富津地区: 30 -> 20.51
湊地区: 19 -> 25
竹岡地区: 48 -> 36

************

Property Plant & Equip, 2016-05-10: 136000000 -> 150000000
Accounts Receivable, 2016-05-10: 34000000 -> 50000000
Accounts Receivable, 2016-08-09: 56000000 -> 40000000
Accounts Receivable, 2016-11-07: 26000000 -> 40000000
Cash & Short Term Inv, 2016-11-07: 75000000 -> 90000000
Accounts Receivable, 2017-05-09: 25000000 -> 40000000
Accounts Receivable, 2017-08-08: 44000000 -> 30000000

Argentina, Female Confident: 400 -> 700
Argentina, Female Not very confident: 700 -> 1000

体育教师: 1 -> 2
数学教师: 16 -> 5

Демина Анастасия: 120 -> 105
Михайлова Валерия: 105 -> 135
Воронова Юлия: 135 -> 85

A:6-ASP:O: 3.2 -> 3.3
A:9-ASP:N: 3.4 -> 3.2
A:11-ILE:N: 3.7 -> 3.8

************

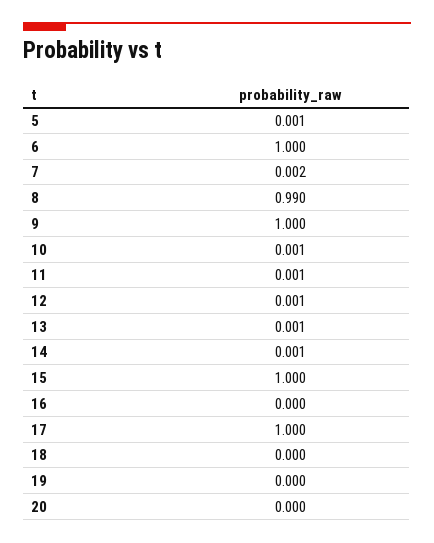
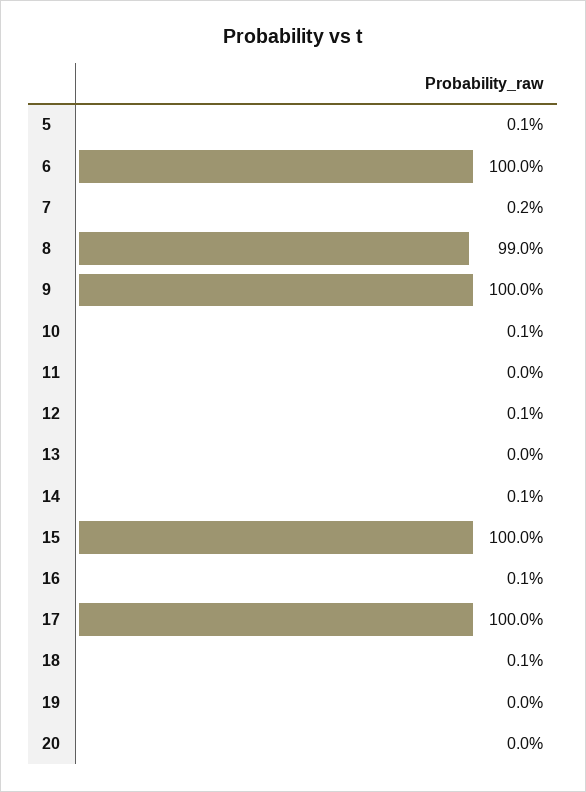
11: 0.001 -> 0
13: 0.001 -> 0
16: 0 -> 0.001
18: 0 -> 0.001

************

◆ Required work ◆
Show all lines from the records above where the word "Accounts" occurs.

◆ Output of the task ◆
Accounts Receivable, 2016-05-10: 34000000 -> 50000000
Accounts Receivable, 2016-08-09: 56000000 -> 40000000
Accounts Receivable, 2016-11-07: 26000000 -> 40000000
Accounts Receivable, 2017-05-09: 25000000 -> 40000000
Accounts Receivable, 2017-08-08: 44000000 -> 30000000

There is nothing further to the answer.